··· Reading text ···
Sorry for the late reply on these topics. I clearly should visit my local planning department more often
Edge case: decorators that use inspect.signature
+ forward references, even though client code is not using annotations directly
This is somewhat similar to the forward-referencing annotations in dataclass, though we’re not looking at the contents of the annotation here.
inspect.signature
is the stlib’s high-level way to work with introspection of callables. Currently it evaluates __annotations__
eagerly when given a function.
Here’s an example in which a decorator tries to report a parameter that it is effectively adding to a wrapped function’s signature.
import inspect
def with_loglevel_param(func):
sig = inspect.signature(func)
def wrapper(*args, loglevel=1, **kwargs):
...
func(*args, **kwargs)
wrapper_sig = inspect.signature(wrapper)
wrapper.__signature__ = sig.replace(
parameters = [
*sig.parameters.values(),
wrapper_sig.parameters["loglevel"]
]
)
return wrapper
@with_loglevel_param
def my_func(spam, ham: MyParamType):
...
class MyParamType:
...
print(inspect.signature(my_func))
··· Supplied records ···
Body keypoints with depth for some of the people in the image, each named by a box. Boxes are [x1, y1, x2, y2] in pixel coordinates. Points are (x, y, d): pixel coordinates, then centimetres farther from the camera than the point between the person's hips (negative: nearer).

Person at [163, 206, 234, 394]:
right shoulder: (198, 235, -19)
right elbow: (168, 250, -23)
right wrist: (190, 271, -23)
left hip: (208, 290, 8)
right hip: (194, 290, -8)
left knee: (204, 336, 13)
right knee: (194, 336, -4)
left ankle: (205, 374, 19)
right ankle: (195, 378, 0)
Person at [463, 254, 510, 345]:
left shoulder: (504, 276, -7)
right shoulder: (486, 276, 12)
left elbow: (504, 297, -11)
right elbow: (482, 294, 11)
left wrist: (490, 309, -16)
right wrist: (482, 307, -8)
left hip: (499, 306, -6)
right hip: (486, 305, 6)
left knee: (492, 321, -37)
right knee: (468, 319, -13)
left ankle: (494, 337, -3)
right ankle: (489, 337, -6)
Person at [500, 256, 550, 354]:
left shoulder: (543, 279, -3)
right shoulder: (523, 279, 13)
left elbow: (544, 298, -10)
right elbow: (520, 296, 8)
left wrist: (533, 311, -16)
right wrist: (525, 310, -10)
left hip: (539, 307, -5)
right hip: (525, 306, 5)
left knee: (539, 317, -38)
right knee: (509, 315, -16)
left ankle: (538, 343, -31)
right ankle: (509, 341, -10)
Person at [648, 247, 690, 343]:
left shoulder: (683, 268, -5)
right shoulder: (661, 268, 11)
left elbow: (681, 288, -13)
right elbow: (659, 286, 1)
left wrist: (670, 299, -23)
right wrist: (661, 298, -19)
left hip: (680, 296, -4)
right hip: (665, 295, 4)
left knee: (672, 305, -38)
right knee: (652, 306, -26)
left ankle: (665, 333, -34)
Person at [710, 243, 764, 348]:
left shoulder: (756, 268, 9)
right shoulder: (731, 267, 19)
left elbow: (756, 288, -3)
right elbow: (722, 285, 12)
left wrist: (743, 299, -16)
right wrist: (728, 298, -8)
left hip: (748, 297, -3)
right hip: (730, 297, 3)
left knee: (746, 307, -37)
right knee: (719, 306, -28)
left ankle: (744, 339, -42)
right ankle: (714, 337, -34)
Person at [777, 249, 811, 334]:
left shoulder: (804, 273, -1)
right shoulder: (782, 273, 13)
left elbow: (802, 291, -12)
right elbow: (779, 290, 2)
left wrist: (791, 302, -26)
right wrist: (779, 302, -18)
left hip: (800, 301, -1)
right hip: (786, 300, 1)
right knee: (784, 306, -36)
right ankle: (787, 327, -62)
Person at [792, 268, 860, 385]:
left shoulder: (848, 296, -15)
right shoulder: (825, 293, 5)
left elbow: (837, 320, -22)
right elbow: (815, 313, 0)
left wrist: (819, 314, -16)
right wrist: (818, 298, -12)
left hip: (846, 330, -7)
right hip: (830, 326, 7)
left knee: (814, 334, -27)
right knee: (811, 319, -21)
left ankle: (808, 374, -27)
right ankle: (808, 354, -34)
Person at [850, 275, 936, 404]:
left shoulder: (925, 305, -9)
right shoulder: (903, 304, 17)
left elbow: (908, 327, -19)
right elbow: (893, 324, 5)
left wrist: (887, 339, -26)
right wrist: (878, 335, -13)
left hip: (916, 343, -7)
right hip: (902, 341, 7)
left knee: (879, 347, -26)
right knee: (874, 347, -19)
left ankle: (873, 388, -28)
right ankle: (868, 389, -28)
···
=== List of tasks ===
**a)** According to the post on inspect.signature, what does inspect.signature currently do with __annotations__ when given a function?
**b)** Name every function defined with def in the code example of the post on inspect.signature.

=== Activity answers ===
**a)** It evaluates them eagerly.

**b)** with_loglevel_param, wrapper, my_func